WhisperX server

This project uses Quarkus, the Supersonic Subatomic Java Framework to build a webserver to invoke WhisperX.

Concept

WhisperX is a powerful tool for audio file transcription. Its an python cli project with gigabytes of dependencies, therefore I wanted to wrap it up in a more convenient way. I could have used python to build the webserver, but I prefer Java, especially Quarkus since it easy to build a 12-factoy app with only a few lines of code. Additionally the ability to build native executables using GraalVM allows for docker images without further dependencies.

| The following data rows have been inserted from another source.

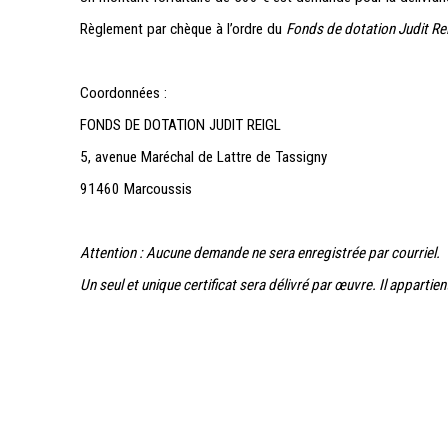
Règlement par chèque à l’ordre du
Fonds de dotation Judit Rei
Coordonnées
:
FONDS DE DOTATION JUDIT REIGL
5, avenue Maréchal de Lattre de Tassigny
91460 Marcoussis
Attention :
Aucune demande ne sera enregistrée par courriel.
Un seul et unique certificat sera délivré par œuvre. Il appartie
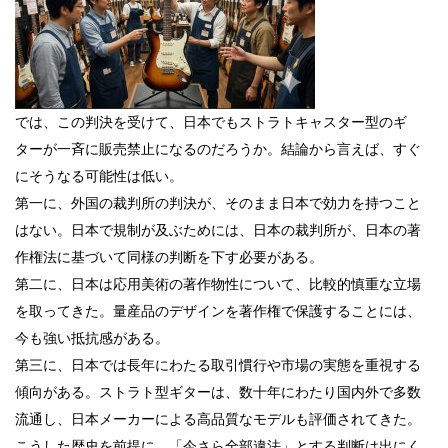
では、この判決を受けて、日本でもストラトキャスター型のギ
ターが一斉に販売禁止になるのだろうか。結論から言えば、すぐ
にそうなる可能性は低い。
第一に、外国の裁判所の判決が、そのまま日本で効力を持つこと
はない。日本で規制が及ぶためには、日本の裁判所が、日本の著
作権法に基づいて同様の判断を下す必要がある。
第二に、日本は応用美術の著作物性について、比較的慎重な立場
を取ってきた。量産品のデザインを著作権で保護することには、
今も強い抵抗感がある。
第三に、日本では長年にわたる取引慣行や市場の実態を重視する
傾向がある。ストラト型ギターは、数十年にわたり国内外で多数
流通し、日本メーカーによる高品質なモデルも評価されてきた。
こうした歴史を前提に、「今さら全部違法」とする判断は出にく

Since the transcription can take a very long time, the http request is not kept open (which will lead to timeouts eventually), but immediately accepted with status 202 accepted and a unique job url is returned. This url can be polled until the transcription job is finished.

How to build and run

There is a top-level Dockerfile which cares for both building the Java webserver (using Quarkus native) and WhisperX. So just clone the sources and build the image. To start the server simply use the docker image build and expose port 8080.

git clone xxx
docker build -t whisperx-server:latest . 
docker run -v ./models:/root/.cache -p 8080:8080 whisperx-server:latest

WhisperX automatically downloads all required models and caches them on /root/.cache (therefore it should be mounted as volume to avoid downloading the same files over and over again). To enable diarization using pyannote-audio you need to accept the terms of services of the model and add a hugging faces token.

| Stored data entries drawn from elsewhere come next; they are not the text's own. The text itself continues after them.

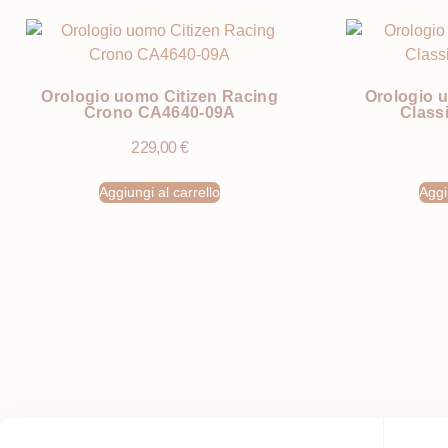
Orologio uomo Citizen Racing
Orologio 
Crono CA4640-09A
Class
229,00
€
Aggiungi al carrello
Aggi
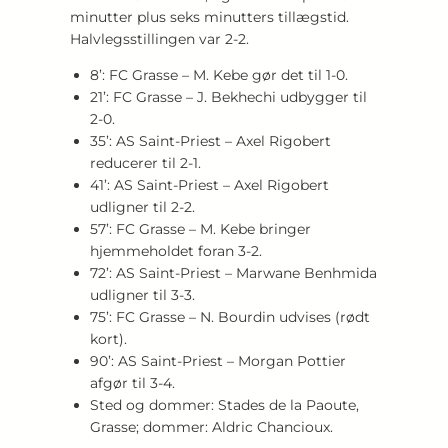
minutter plus seks minutters tillægstid.
Halvlegsstillingen var 2-2.
8’: FC Grasse – M. Kebe gør det til 1-0.
21’: FC Grasse – J. Bekhechi udbygger til
2-0.
35’: AS Saint-Priest – Axel Rigobert
reducerer til 2-1.
41’: AS Saint-Priest – Axel Rigobert
udligner til 2-2.
57’: FC Grasse – M. Kebe bringer
hjemmeholdet foran 3-2.
72’: AS Saint-Priest – Marwane Benhmida
udligner til 3-3.
75’: FC Grasse – N. Bourdin udvises (rødt
kort).
90’: AS Saint-Priest – Morgan Pottier
afgør til 3-4.
Sted og dommer: Stades de la Paoute,
Grasse; dommer: Aldric Chancioux.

docker run -v ./models:/root/.cache -e WHISPERX_HF_TOKEN=hf_XYZ -p 8080:8080 whisperx-server:latest

Further environment variables to configure the server:

Name Description Default
WHISPERX_MODEL Model to use for transciption. small
WHISPERX_PARALLEL_INSTANCES Number of parallel invocations of WhisperX. Further requests are queued 1
WHISPERX_HF_TOKEN Hugging faces token to use pyannote-audio. Only necessary if diarization is requested. -
WHISPERX_THREADS Number of threads to use per invocation of WhisperX. Use it to limit cpu load on server - (all threads are used)

How to use

Transcription

Get a wav file in the necessary format (see WhisperX) and send it to the transcribe endpoint.

curl --location 'http://localhost:8080/transcribe?language=de&diarize=true' \
--header 'Content-Type: audio/wav' \
--header 'Accept: application/json' \
--data 'podcast.wav'

Header Content-Type is required to be audio/wav.

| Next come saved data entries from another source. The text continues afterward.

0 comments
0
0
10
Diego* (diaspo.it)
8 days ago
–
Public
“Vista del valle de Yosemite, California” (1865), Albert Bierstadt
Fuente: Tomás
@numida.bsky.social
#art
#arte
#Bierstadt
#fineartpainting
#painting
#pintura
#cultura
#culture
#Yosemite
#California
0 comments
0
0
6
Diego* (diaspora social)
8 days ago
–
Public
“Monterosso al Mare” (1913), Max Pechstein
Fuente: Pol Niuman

The Accept header of the request determines the format of the returned document:

  • application/json -> json
  • text/plain -> txt
  • text/src -> srt
  • text/vtt -> vtt
  • text/tsv -> tsv

Optional query parameters:

  • language: If not present, it will be automatically detected.
  • diarize: Enable speaker diarization (takes far longer and requires the huggingfaces token!)

Since the transcription can take a very long time and only one transcription is executed in parallel, the connection is not kept open until the result is present, but the request is immediately accepted with status 202 Accepted and a link to the current status of the transcription is returned:

{
    "task": {
        "href": "/transcription-status?job-id=[UNIQUE_JOB_ID]",
        "id": "[UNIQUE_JOB_ID]",
        "contentType": "application/json",
        "start": "2023-08-02T21:20:06.498+0200"
    }
}

Poll this link until the final result file is returned.

curl --location 'http://localhost:8080/transcription-status?job-id=[UNIQUE_JOB_ID]'

Conversion of audio files

In order to simplify the audio file conversion to the format necessary for transcription, a small helper endpoint is included (just calling ffmpeg). It will return the audio file in the required wav format.

curl --location 'http://localhost:8080/convert' \
--header 'Content-Type: audio/mpeg' \
--data '@podcast.mpga'

Running the application in dev mode

You can run your application in dev mode that enables live coding using:

./mvnw compile quarkus:dev

NOTE: Quarkus ships with a Dev UI, which is available in dev mode only at http://localhost:8080/q/dev/.